Sind das nur bockige Bürger, die gegen jede Veränderung sind? Es gibt auch eine andere Interpretation. Es ist eine Abstimmung gegen die Energiewende, die längst  eine massive Belastung für Mensch und Natur ist. Eine demokratische Abstimmung über die Energiewende hat es ja nie gegeben. Sie wurde obrigkeitsstaatlich verfügt und von einer „Ethikkommission“ gerechtfertigt, die einseitig zusammengesetzt war und daher auch zum erwünschten Ergebnis kam. Aber so eine Interpretation darf nicht sein. Stromtrassen, die Zerstörung letzter naturnaher Räume mit Windrädern, großflächiger Anbau von Mais in Monokulturen, und Nahrungsmittel, die in den Vergasungstank der sogenannten „Biogasanlagen“ vernichtet werden – das sind die Folgen einer kurzfristigen, unüberlegten und populistischen Politik.
Auch im neuesten Energiewende-Reparaturgesetz der Bundesregierung – keine Verbesserung. Als Erfolg wird gefeiert, dass die Preise nicht mehr ganz so schnell ansteigen sollen.
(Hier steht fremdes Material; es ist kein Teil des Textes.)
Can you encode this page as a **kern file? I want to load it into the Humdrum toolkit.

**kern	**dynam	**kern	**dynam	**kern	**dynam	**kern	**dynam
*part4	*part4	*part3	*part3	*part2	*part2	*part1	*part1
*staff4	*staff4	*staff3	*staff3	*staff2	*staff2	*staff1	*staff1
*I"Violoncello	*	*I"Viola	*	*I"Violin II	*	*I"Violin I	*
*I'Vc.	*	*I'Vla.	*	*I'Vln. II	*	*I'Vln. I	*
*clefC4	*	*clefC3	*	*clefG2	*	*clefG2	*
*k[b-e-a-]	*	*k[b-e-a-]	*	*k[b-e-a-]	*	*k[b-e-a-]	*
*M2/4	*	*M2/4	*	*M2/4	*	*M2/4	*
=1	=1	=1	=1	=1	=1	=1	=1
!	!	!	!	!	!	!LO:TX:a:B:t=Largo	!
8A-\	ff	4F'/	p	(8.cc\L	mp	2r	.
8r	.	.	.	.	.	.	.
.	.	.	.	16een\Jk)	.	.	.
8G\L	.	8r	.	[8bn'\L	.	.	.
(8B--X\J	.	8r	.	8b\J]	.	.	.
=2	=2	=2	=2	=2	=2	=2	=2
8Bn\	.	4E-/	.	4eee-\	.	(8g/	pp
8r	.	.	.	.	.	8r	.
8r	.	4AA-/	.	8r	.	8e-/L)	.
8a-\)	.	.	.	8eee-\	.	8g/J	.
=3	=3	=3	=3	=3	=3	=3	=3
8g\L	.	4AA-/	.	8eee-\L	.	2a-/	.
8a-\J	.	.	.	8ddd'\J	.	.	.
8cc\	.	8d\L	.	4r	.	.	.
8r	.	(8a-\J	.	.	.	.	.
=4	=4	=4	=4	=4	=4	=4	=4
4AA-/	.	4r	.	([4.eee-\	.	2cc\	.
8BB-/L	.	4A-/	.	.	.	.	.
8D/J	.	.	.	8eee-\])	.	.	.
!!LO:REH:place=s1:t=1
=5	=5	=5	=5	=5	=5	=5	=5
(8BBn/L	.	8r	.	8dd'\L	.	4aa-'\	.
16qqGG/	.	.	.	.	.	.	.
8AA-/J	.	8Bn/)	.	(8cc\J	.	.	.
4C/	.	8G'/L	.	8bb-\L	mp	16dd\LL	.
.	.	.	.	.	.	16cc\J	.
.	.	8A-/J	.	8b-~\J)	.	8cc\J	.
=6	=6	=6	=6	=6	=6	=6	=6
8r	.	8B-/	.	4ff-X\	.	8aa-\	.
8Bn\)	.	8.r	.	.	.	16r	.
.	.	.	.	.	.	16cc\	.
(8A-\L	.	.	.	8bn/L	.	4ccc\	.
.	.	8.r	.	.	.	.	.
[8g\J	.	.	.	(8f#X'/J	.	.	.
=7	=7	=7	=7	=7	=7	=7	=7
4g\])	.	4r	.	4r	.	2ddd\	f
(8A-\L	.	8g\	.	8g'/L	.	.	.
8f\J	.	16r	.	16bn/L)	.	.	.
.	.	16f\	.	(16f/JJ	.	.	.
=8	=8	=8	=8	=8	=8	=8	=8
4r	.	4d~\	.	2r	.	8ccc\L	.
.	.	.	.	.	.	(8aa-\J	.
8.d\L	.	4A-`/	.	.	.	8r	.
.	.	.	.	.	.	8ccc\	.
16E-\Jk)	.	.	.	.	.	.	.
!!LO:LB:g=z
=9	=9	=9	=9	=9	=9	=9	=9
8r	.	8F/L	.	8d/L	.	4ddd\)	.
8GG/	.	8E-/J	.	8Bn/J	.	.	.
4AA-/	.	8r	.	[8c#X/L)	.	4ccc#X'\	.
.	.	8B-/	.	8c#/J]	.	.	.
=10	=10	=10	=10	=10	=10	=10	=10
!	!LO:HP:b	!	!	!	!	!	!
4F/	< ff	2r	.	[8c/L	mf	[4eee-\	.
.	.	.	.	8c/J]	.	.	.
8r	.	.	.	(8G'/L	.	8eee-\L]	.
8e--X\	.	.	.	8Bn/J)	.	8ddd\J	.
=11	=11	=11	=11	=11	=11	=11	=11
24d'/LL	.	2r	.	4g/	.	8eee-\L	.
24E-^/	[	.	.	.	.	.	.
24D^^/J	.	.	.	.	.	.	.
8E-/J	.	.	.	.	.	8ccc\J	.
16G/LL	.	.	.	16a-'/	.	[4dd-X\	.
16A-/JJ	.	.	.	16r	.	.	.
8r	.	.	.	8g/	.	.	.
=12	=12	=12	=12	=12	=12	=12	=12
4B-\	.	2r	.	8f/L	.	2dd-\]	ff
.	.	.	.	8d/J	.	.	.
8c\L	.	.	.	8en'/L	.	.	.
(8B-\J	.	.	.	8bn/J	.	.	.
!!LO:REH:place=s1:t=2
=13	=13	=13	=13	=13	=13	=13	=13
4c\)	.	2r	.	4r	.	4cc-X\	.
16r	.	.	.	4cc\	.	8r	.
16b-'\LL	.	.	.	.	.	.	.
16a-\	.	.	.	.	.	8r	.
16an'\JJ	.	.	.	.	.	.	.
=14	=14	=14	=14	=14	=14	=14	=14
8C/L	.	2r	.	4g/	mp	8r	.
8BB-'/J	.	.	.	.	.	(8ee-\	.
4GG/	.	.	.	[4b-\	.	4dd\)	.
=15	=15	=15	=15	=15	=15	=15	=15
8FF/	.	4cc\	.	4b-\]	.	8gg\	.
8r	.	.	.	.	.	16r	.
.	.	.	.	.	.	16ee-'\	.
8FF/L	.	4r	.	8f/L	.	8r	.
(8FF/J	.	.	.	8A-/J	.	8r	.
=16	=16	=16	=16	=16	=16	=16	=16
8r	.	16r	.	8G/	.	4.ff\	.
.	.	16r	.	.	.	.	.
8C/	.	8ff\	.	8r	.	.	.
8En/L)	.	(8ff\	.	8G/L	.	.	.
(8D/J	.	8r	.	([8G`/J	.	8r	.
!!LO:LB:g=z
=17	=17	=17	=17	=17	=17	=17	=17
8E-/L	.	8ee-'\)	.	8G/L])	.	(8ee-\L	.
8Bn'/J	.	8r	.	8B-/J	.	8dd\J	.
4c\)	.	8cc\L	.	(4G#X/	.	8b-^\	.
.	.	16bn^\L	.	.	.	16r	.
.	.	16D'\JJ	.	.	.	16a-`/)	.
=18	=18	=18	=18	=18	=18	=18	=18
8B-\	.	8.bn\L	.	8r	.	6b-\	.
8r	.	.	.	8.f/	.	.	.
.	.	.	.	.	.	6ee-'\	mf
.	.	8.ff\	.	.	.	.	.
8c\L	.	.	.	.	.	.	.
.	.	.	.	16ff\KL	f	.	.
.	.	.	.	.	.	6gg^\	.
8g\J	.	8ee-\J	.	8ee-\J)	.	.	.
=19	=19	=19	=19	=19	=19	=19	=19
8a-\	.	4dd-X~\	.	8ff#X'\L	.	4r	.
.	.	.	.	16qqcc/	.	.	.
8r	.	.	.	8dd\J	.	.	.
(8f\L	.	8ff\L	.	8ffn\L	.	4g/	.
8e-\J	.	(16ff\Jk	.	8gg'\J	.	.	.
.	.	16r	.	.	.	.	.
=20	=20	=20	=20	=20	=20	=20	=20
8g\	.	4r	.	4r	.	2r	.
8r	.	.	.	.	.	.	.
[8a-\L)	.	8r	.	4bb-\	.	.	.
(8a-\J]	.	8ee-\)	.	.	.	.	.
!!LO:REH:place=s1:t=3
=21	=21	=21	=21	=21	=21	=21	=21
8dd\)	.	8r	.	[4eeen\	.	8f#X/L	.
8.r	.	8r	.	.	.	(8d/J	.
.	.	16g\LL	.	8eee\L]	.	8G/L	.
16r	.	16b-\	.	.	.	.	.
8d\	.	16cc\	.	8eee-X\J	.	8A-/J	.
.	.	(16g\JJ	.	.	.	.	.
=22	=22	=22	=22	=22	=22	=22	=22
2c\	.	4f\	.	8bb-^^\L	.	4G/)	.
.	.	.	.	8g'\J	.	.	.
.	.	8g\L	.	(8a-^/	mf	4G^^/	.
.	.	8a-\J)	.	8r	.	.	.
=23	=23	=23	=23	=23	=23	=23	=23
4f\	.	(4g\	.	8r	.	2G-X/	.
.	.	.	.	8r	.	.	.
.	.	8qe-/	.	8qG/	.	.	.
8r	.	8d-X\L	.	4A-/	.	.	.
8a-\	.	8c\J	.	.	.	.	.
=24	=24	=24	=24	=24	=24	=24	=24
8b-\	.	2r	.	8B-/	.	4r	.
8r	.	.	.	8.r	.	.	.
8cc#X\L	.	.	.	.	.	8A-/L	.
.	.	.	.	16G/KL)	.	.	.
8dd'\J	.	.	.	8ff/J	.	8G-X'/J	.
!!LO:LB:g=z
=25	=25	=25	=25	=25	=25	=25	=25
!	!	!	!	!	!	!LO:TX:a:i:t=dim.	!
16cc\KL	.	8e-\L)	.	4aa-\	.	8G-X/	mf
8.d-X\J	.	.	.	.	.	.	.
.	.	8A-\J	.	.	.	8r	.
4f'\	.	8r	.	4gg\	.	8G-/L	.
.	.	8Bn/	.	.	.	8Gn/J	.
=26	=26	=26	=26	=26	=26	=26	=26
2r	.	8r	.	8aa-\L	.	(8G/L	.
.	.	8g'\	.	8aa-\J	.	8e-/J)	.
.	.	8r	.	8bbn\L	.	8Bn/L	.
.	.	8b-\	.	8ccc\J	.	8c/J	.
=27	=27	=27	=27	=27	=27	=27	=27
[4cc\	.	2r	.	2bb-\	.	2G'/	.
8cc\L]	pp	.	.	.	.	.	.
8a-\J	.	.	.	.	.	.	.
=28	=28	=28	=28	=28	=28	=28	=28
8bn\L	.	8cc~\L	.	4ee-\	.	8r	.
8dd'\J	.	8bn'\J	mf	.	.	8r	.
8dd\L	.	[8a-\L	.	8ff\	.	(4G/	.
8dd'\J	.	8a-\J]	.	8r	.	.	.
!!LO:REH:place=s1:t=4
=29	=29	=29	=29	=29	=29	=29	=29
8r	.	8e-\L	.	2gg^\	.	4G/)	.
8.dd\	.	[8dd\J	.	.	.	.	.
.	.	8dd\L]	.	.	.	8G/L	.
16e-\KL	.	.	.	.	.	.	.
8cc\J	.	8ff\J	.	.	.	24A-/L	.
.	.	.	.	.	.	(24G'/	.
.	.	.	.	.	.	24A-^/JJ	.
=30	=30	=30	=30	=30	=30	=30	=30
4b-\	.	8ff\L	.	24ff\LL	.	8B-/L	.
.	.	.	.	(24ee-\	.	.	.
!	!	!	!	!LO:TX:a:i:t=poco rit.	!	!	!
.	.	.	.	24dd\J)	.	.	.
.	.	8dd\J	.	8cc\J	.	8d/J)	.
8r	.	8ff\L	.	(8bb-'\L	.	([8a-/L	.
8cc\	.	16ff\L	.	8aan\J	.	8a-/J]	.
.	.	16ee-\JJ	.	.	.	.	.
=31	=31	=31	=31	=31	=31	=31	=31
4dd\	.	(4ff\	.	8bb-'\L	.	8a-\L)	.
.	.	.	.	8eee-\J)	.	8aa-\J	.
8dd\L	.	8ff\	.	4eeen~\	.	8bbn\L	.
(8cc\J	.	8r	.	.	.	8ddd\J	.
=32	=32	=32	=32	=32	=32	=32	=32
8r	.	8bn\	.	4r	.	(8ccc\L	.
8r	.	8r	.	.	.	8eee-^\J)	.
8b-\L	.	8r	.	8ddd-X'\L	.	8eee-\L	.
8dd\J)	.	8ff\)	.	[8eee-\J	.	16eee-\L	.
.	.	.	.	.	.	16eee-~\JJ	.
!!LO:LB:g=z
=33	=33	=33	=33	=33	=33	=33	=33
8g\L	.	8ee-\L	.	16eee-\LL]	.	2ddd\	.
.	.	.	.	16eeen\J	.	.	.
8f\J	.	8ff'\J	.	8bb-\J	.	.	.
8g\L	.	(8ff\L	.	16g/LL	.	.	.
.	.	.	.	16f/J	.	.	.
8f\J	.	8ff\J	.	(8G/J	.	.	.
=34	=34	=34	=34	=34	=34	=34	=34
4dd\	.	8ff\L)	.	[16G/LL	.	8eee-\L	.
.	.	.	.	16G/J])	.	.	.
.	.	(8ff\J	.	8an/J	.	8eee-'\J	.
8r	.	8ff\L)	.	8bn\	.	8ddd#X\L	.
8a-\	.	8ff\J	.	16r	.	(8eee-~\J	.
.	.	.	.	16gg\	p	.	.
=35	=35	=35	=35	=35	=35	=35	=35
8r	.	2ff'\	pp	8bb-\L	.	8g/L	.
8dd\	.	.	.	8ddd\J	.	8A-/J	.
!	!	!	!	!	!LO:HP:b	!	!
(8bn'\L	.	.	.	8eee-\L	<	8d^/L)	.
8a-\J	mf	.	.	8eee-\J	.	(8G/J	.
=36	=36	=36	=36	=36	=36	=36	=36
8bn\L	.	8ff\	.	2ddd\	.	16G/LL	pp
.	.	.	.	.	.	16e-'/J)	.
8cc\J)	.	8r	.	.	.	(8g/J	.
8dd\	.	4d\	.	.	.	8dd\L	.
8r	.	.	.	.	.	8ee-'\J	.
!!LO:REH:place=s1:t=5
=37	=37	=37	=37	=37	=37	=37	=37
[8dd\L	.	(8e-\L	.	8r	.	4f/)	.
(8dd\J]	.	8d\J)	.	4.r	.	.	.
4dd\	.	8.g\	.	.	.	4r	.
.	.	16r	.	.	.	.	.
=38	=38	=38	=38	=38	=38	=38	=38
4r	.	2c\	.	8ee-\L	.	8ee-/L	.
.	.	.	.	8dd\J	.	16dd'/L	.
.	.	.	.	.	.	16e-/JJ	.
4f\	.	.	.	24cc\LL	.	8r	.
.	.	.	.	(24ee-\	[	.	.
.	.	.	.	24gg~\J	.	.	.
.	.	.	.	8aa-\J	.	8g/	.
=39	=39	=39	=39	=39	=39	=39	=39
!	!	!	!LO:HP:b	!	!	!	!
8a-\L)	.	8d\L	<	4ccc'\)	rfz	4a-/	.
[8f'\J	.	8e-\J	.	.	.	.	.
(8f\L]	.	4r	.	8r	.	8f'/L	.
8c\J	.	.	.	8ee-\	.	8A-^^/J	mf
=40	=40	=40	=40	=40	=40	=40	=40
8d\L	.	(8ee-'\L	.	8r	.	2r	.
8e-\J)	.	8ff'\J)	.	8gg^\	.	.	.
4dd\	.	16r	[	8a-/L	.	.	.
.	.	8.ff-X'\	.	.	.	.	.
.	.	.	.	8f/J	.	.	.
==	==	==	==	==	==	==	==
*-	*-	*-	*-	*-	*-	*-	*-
Mittlerweile kostet die Energiewende jeden Bürger 200 € im Jahr – die Zerstörung der Natur ist dabei noch nicht eingerechnet, auch nicht der Bau der stockenden Monstertrassen. Und in diesen Tagen erhöhen die städtischen Verkehrsbetriebe die Fahrkartenpreise – wegen des teuren Stroms.
Ungefähr 1.000 € also für eine vierköpfige Familie im Jahr, Tendenz steigend. Aber schlimmer noch: Das sind nur Geldbeträge. Gegen die eigentlichen Kosten demonstrieren jetzt immer mehr Menschen an den Trassen, die unmittelbar Betroffenen. Allerdings – weitgehend ohne öffentliche Resonanz. Was nicht ins Bild der grünen Ideologien paßt, wird ausgeblendet. Auch wenn es unübersehbar ist. Das ist wirklich ein Kunststück.